Histone deacetylase inhibitors (HDACIs) are a class of antineoplastic agents previously demonstrating preclinical chemosensitizing activity against drug-resistant cancer cells and mouse xenografts. However, whereas clinical studies have shown efficacy against human hematologic malignancies, solid tumor trials have proved disappointing. We previously developed a novel HDACI, "OSU-HDAC42," and herein examine its activity against ovarian cancer cell lines and xenografts. OSU-HDAC42, (i) unlike most HDACIs, elicited a more than five-fold increase in G(2)-phase cells, at 2.5 microM, with G(2) arrest followed by apoptosis; (ii) at 1.0 microM, completely repressed messenger RNA expression of the cell cycle progression gene cdc2; (iii) at low doses (0.25-1.0 microM for 24 hours), induced tumor cell epithelial differentiation, as evidenced by morphology changes and a more than five-fold up-regulation of epithelium-specific cytokeratins; (iv) potently abrogated the growth of numerous ovarian cancer cells, with IC(50) values of 0.5 to 1.0 microM, whereas also remaining eight-fold less toxic (IC(50) of 8.6 microM) to normal ovarian surface epithelial cells; and (v) chemosensitizated platinum-resistant mouse xenografts to cisplatin.

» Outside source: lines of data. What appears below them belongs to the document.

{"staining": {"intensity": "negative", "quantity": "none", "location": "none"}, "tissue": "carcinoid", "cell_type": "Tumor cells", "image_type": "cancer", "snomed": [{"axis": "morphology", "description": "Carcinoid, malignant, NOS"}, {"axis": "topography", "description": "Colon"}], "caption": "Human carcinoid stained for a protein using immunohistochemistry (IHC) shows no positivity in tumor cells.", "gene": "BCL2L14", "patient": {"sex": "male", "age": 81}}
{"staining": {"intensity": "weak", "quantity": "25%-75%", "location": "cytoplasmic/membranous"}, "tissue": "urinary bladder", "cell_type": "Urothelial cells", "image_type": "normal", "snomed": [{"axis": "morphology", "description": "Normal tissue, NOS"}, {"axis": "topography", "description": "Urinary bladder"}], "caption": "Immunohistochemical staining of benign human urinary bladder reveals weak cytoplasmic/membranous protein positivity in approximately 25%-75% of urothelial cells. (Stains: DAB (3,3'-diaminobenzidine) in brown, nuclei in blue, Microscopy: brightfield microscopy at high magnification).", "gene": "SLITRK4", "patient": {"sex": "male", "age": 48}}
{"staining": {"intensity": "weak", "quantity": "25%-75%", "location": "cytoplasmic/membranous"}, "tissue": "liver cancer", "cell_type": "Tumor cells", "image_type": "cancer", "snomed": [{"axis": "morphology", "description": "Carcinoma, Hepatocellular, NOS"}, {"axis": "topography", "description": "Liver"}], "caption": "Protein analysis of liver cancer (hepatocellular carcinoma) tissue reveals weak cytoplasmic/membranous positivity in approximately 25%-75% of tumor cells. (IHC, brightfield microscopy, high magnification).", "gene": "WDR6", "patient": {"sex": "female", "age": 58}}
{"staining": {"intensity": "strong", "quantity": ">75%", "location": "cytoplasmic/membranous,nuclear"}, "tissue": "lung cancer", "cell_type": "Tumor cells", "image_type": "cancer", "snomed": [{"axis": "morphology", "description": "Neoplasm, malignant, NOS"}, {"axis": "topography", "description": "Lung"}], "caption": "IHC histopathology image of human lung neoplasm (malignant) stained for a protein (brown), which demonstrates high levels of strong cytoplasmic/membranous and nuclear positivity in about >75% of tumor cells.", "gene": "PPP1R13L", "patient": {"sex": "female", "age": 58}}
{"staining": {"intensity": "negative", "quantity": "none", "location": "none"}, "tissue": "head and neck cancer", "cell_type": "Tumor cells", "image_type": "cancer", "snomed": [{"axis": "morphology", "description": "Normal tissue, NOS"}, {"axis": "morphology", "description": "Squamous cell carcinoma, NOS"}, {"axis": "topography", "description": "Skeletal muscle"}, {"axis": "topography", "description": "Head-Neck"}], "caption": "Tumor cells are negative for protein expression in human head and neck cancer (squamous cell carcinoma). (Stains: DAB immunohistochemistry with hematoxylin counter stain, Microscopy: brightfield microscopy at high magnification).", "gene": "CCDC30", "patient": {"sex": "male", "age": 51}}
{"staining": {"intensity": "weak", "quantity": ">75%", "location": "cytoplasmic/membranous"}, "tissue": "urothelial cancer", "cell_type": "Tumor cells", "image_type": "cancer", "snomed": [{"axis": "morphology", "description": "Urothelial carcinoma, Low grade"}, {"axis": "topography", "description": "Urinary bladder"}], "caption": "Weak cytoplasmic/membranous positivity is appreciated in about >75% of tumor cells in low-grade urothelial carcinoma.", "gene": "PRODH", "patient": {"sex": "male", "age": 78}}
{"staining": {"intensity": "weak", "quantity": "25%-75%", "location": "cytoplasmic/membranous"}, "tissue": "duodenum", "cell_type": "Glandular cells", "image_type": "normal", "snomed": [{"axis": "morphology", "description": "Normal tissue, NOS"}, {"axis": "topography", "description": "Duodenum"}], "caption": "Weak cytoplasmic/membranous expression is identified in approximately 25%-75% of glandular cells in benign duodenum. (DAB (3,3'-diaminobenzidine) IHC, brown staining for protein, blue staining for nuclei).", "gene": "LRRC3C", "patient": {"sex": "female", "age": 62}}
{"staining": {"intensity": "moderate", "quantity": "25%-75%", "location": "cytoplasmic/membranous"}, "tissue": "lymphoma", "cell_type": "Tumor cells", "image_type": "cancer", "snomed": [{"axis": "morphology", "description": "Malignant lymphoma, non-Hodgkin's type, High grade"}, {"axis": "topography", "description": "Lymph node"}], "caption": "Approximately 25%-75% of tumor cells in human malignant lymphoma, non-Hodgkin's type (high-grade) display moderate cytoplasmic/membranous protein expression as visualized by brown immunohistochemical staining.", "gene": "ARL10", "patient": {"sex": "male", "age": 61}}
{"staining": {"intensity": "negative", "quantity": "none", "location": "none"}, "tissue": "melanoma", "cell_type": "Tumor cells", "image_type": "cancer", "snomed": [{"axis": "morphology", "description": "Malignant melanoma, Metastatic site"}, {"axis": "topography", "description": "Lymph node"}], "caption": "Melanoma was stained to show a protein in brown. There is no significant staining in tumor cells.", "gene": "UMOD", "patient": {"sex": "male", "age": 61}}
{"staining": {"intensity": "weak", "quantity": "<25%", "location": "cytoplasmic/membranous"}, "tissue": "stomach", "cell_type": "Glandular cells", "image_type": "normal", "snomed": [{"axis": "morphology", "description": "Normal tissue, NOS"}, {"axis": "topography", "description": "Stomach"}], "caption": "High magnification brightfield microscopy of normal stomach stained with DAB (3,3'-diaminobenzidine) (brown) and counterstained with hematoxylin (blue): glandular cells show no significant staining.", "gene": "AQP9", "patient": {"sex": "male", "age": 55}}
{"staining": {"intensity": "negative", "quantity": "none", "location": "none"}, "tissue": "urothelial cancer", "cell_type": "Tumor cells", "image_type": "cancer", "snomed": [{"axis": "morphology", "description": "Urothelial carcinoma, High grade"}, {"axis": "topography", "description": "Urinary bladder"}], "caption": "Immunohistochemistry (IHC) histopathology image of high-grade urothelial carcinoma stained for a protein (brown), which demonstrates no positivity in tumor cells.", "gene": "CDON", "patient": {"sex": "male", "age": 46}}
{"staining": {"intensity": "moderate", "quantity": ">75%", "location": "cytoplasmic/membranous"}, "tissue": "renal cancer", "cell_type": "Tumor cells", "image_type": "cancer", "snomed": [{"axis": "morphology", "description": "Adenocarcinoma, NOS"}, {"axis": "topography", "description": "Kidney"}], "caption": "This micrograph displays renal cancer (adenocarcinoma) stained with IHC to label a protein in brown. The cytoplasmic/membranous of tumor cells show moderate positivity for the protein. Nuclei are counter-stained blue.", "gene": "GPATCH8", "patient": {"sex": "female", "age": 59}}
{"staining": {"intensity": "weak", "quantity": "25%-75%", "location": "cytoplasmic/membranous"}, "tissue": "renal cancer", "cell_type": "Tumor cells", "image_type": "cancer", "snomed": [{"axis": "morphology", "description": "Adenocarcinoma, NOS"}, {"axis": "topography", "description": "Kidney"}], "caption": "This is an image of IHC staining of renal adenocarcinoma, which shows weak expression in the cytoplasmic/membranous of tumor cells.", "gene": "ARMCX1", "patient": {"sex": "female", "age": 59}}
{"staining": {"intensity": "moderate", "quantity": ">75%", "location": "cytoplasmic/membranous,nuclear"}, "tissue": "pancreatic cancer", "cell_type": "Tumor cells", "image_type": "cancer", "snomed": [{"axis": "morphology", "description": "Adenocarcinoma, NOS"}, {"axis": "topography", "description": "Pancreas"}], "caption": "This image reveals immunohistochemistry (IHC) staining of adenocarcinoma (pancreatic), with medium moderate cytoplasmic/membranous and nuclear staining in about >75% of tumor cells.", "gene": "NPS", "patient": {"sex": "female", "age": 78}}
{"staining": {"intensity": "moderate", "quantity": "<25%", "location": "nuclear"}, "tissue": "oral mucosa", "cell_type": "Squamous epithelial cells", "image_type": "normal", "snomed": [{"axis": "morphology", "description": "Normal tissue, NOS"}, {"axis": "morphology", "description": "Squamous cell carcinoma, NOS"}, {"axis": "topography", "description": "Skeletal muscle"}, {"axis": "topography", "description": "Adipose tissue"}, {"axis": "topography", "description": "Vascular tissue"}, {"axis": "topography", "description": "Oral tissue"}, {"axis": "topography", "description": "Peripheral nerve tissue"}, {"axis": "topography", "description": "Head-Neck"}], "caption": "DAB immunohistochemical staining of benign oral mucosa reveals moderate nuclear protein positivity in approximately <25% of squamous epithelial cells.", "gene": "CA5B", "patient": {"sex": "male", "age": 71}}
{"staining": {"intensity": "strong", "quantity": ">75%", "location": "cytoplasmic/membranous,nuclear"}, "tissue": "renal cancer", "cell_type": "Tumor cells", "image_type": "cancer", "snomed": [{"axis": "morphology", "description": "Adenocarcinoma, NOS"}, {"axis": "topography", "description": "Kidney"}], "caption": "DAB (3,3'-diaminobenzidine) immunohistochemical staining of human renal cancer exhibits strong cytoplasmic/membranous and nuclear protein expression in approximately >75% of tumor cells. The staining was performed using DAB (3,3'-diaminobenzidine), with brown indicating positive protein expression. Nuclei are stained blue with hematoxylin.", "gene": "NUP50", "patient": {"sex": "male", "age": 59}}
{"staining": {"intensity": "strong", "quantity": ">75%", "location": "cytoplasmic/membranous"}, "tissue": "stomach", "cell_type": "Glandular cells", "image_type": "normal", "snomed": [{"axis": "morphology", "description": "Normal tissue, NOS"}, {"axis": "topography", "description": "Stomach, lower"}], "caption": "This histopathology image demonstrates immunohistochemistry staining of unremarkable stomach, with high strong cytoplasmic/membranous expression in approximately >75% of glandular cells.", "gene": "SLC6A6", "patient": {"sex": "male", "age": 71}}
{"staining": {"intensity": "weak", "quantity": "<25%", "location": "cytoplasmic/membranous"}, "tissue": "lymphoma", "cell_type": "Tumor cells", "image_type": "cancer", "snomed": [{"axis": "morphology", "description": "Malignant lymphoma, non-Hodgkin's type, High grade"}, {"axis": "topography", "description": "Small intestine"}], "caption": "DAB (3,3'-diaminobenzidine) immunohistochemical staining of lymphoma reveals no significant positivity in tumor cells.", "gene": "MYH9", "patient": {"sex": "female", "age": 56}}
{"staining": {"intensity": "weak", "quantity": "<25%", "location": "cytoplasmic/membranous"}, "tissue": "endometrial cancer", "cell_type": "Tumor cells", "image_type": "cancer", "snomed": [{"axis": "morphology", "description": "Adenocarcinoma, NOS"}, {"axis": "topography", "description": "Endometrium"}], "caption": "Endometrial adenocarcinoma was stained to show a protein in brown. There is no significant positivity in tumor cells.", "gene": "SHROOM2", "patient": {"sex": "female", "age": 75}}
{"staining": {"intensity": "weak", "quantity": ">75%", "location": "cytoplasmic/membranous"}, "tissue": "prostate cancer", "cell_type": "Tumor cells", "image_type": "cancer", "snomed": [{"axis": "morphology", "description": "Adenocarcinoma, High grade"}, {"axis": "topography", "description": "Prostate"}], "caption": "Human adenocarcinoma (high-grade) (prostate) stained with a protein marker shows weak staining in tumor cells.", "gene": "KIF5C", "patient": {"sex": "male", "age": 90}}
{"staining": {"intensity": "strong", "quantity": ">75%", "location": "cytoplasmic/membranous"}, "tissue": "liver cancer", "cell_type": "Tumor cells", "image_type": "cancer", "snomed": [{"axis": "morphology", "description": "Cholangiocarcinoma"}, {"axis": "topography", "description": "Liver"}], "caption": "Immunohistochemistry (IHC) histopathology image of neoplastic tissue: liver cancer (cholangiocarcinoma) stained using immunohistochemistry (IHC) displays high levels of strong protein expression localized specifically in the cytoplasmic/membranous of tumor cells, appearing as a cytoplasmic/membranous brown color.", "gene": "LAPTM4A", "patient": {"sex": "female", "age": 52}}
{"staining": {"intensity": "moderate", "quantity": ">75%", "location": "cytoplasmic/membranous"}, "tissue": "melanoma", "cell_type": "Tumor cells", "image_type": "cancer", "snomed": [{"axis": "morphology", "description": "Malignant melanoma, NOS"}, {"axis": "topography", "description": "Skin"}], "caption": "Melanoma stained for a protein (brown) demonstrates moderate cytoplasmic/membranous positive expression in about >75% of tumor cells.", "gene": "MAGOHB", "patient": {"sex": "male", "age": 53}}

Compared with the clinically approved HDACI suberoylanilide hydroxamic acid (vorinostat), 1.0 microM OSU-HDAC42 was more biochemically potent (i.e., enzyme-inhibitory), as suggested by greater gene up-regulation and acetylation of both histone and nonhistone proteins. In p53-dysfunctional cells, however, OSU-HDAC42 was two- to eight-fold less inductive of p53-regulated genes, whereas also having a two-fold higher IC(50) than p53-functional cells, demonstrating some interaction with p53 tumor-suppressive cascades. These findings establish OSU-HDAC42 as a promising therapeutic agent for drug-resistant ovarian cancer and justify its further investigation.